*** Records for this task ***
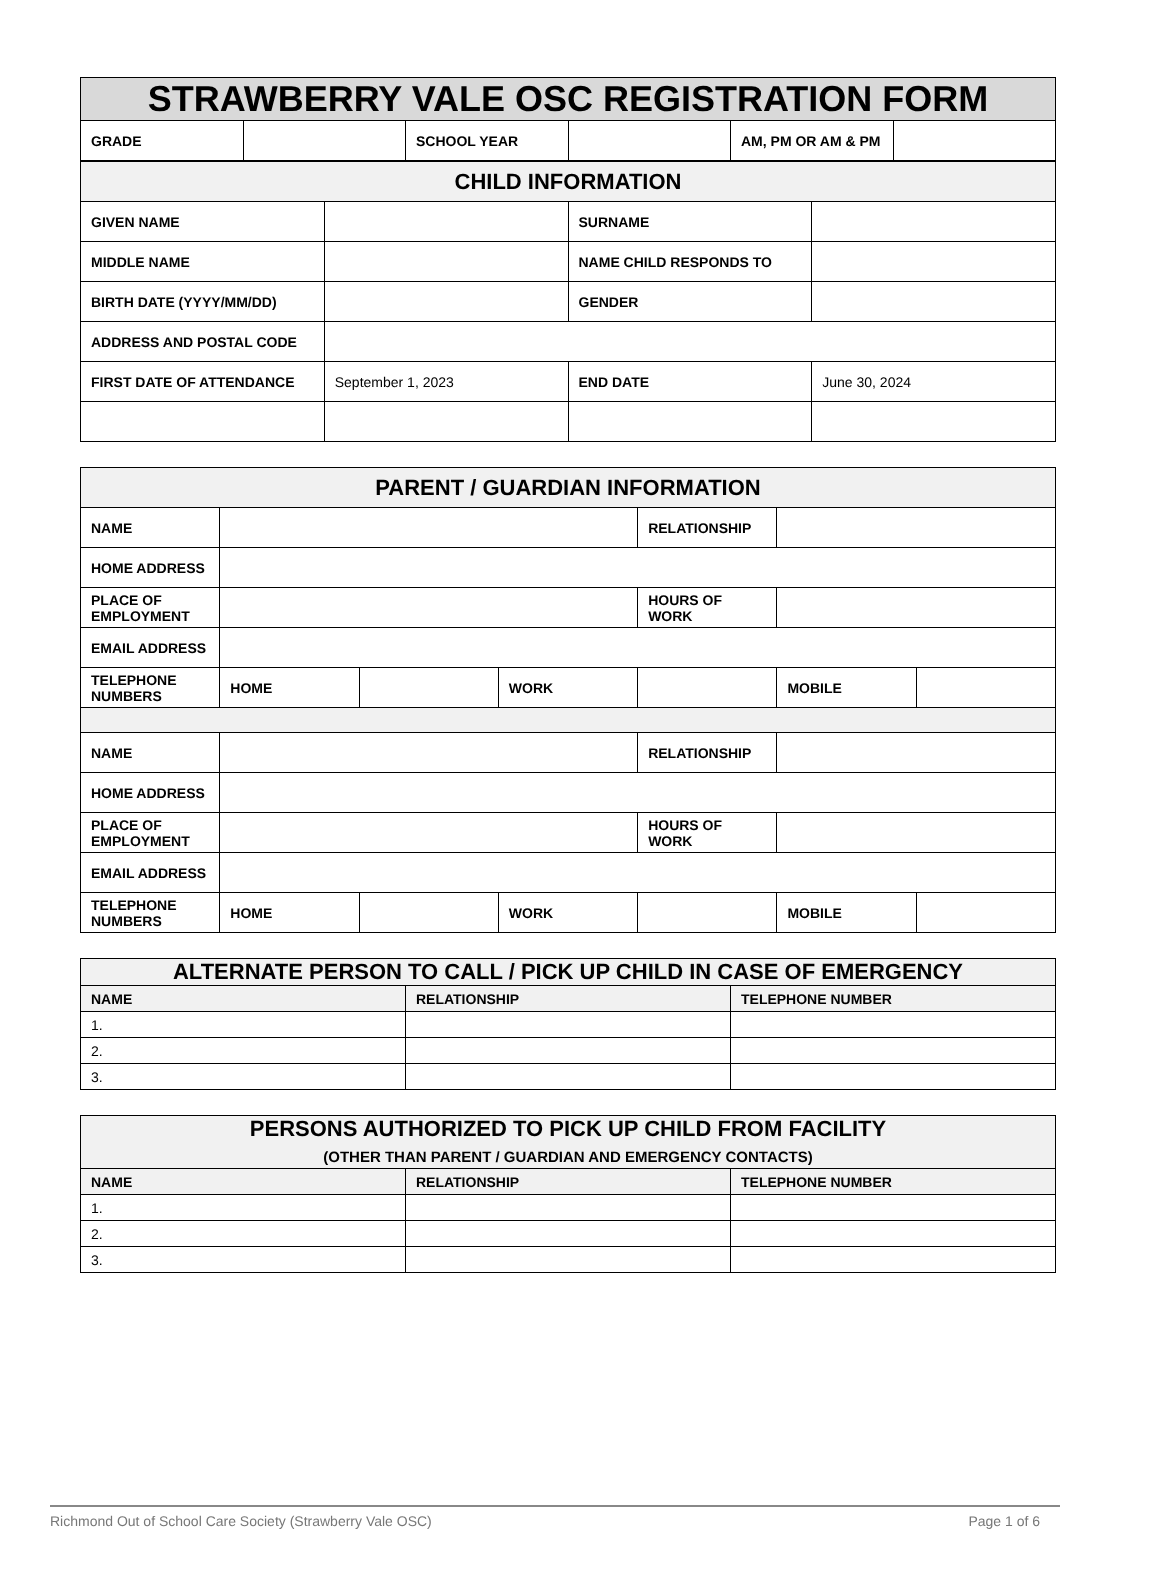| STRAWBERRY VALE OSC REGISTRATION FORM | | | | | |
| GRADE | | SCHOOL YEAR | | AM, PM OR AM & PM | |
| CHILD INFORMATION | | | |
| GIVEN NAME | | SURNAME | |
| MIDDLE NAME | | NAME CHILD RESPONDS TO | |
| BIRTH DATE (YYYY/MM/DD) | | GENDER | |
| ADDRESS AND POSTAL CODE | | | |
| FIRST DATE OF ATTENDANCE | September 1, 2023 | END DATE | June 30, 2024 |
| PARENT / GUARDIAN INFORMATION | | | | | | |
| NAME | | | | RELATIONSHIP | | |
| HOME ADDRESS | | | | | | |
| PLACE OF EMPLOYMENT | | | | HOURS OF WORK | | |
| EMAIL ADDRESS | | | | | | |
| TELEPHONE NUMBERS | HOME | | WORK | | MOBILE | |
| NAME | | | | RELATIONSHIP | | |
| HOME ADDRESS | | | | | | |
| PLACE OF EMPLOYMENT | | | | HOURS OF WORK | | |
| EMAIL ADDRESS | | | | | | |
| TELEPHONE NUMBERS | HOME | | WORK | | MOBILE | |
| ALTERNATE PERSON TO CALL / PICK UP CHILD IN CASE OF EMERGENCY | | |
| NAME | RELATIONSHIP | TELEPHONE NUMBER |
| 1. | | |
| 2. | | |
| 3. | | |
| PERSONS AUTHORIZED TO PICK UP CHILD FROM FACILITY (OTHER THAN PARENT / GUARDIAN AND EMERGENCY CONTACTS) | | |
| NAME | RELATIONSHIP | TELEPHONE NUMBER |
| 1. | | |
| 2. | | |
| 3. | | |
Richmond Out of School Care Society (Strawberry Vale OSC) Page 1 of 6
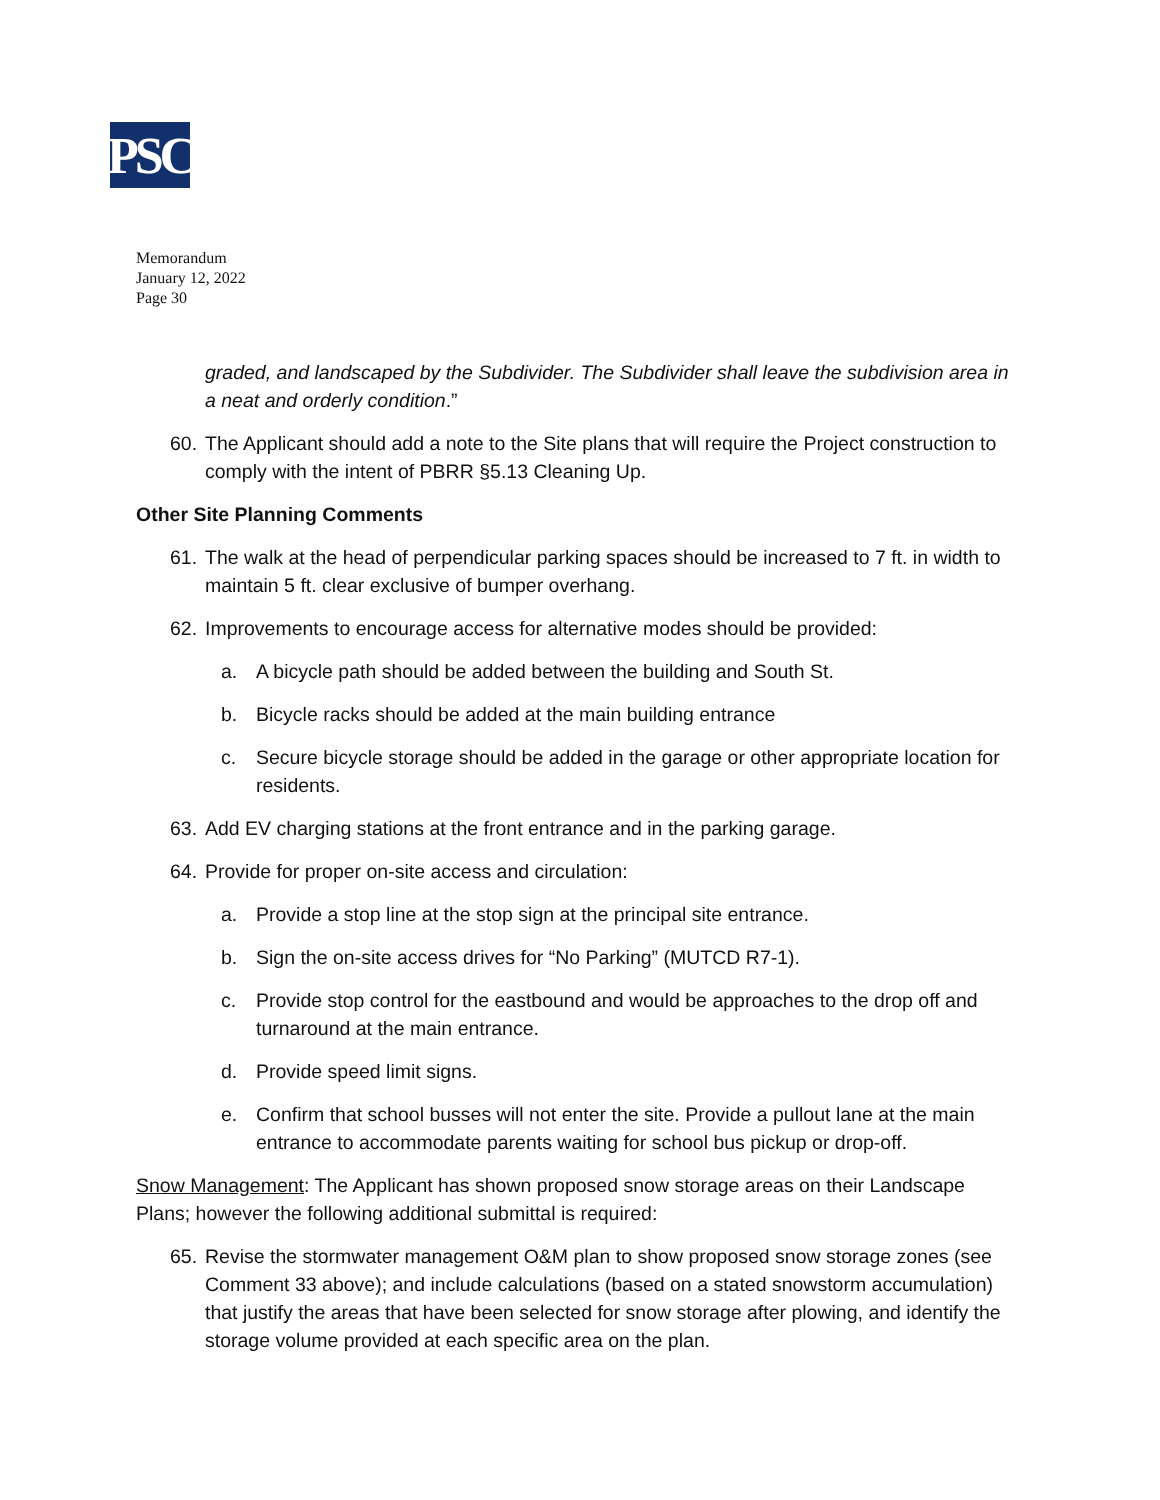PSC
Memorandum
January 12, 2022
Page 30
graded, and landscaped by the Subdivider. The Subdivider shall leave the subdivision area in a neat and orderly condition.”
60. The Applicant should add a note to the Site plans that will require the Project construction to comply with the intent of PBRR §5.13 Cleaning Up.
Other Site Planning Comments
61. The walk at the head of perpendicular parking spaces should be increased to 7 ft. in width to maintain 5 ft. clear exclusive of bumper overhang.
62. Improvements to encourage access for alternative modes should be provided:
a. A bicycle path should be added between the building and South St.
b. Bicycle racks should be added at the main building entrance
c. Secure bicycle storage should be added in the garage or other appropriate location for residents.
63. Add EV charging stations at the front entrance and in the parking garage.
64. Provide for proper on-site access and circulation:
a. Provide a stop line at the stop sign at the principal site entrance.
b. Sign the on-site access drives for “No Parking” (MUTCD R7-1).
c. Provide stop control for the eastbound and would be approaches to the drop off and turnaround at the main entrance.
d. Provide speed limit signs.
e. Confirm that school busses will not enter the site. Provide a pullout lane at the main entrance to accommodate parents waiting for school bus pickup or drop-off.
Snow Management: The Applicant has shown proposed snow storage areas on their Landscape Plans; however the following additional submittal is required:
65. Revise the stormwater management O&M plan to show proposed snow storage zones (see Comment 33 above); and include calculations (based on a stated snowstorm accumulation) that justify the areas that have been selected for snow storage after plowing, and identify the storage volume provided at each specific area on the plan.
*** End of Records for this task ***
* Assignment
Only the text of the records above, copied exactly, should be returned; the pictures stay out.

* Written response
| STRAWBERRY VALE OSC REGISTRATION FORM | | | | | |
| GRADE | | SCHOOL YEAR | | AM, PM OR AM & PM | |
| CHILD INFORMATION | | | |
| GIVEN NAME | | SURNAME | |
| MIDDLE NAME | | NAME CHILD RESPONDS TO | |
| BIRTH DATE (YYYY/MM/DD) | | GENDER | |
| ADDRESS AND POSTAL CODE | | | |
| FIRST DATE OF ATTENDANCE | September 1, 2023 | END DATE | June 30, 2024 |
| PARENT / GUARDIAN INFORMATION | | | | | | |
| NAME | | | | RELATIONSHIP | | |
| HOME ADDRESS | | | | | | |
| PLACE OF EMPLOYMENT | | | | HOURS OF WORK | | |
| EMAIL ADDRESS | | | | | | |
| TELEPHONE NUMBERS | HOME | | WORK | | MOBILE | |
| NAME | | | | RELATIONSHIP | | |
| HOME ADDRESS | | | | | | |
| PLACE OF EMPLOYMENT | | | | HOURS OF WORK | | |
| EMAIL ADDRESS | | | | | | |
| TELEPHONE NUMBERS | HOME | | WORK | | MOBILE | |
| ALTERNATE PERSON TO CALL / PICK UP CHILD IN CASE OF EMERGENCY | | |
| NAME | RELATIONSHIP | TELEPHONE NUMBER |
| 1. | | |
| 2. | | |
| 3. | | |
| PERSONS AUTHORIZED TO PICK UP CHILD FROM FACILITY (OTHER THAN PARENT / GUARDIAN AND EMERGENCY CONTACTS) | | |
| NAME | RELATIONSHIP | TELEPHONE NUMBER |
| 1. | | |
| 2. | | |
| 3. | | |
Richmond Out of School Care Society (Strawberry Vale OSC) Page 1 of 6
PSC
Memorandum
January 12, 2022
Page 30
graded, and landscaped by the Subdivider. The Subdivider shall leave the subdivision area in a neat and orderly condition.”
60. The Applicant should add a note to the Site plans that will require the Project construction to comply with the intent of PBRR §5.13 Cleaning Up.
Other Site Planning Comments
61. The walk at the head of perpendicular parking spaces should be increased to 7 ft. in width to maintain 5 ft. clear exclusive of bumper overhang.
62. Improvements to encourage access for alternative modes should be provided:
a. A bicycle path should be added between the building and South St.
b. Bicycle racks should be added at the main building entrance
c. Secure bicycle storage should be added in the garage or other appropriate location for residents.
63. Add EV charging stations at the front entrance and in the parking garage.
64. Provide for proper on-site access and circulation:
a. Provide a stop line at the stop sign at the principal site entrance.
b. Sign the on-site access drives for “No Parking” (MUTCD R7-1).
c. Provide stop control for the eastbound and would be approaches to the drop off and turnaround at the main entrance.
d. Provide speed limit signs.
e. Confirm that school busses will not enter the site. Provide a pullout lane at the main entrance to accommodate parents waiting for school bus pickup or drop-off.
Snow Management: The Applicant has shown proposed snow storage areas on their Landscape Plans; however the following additional submittal is required:
65. Revise the stormwater management O&M plan to show proposed snow storage zones (see Comment 33 above); and include calculations (based on a stated snowstorm accumulation) that justify the areas that have been selected for snow storage after plowing, and identify the storage volume provided at each specific area on the plan.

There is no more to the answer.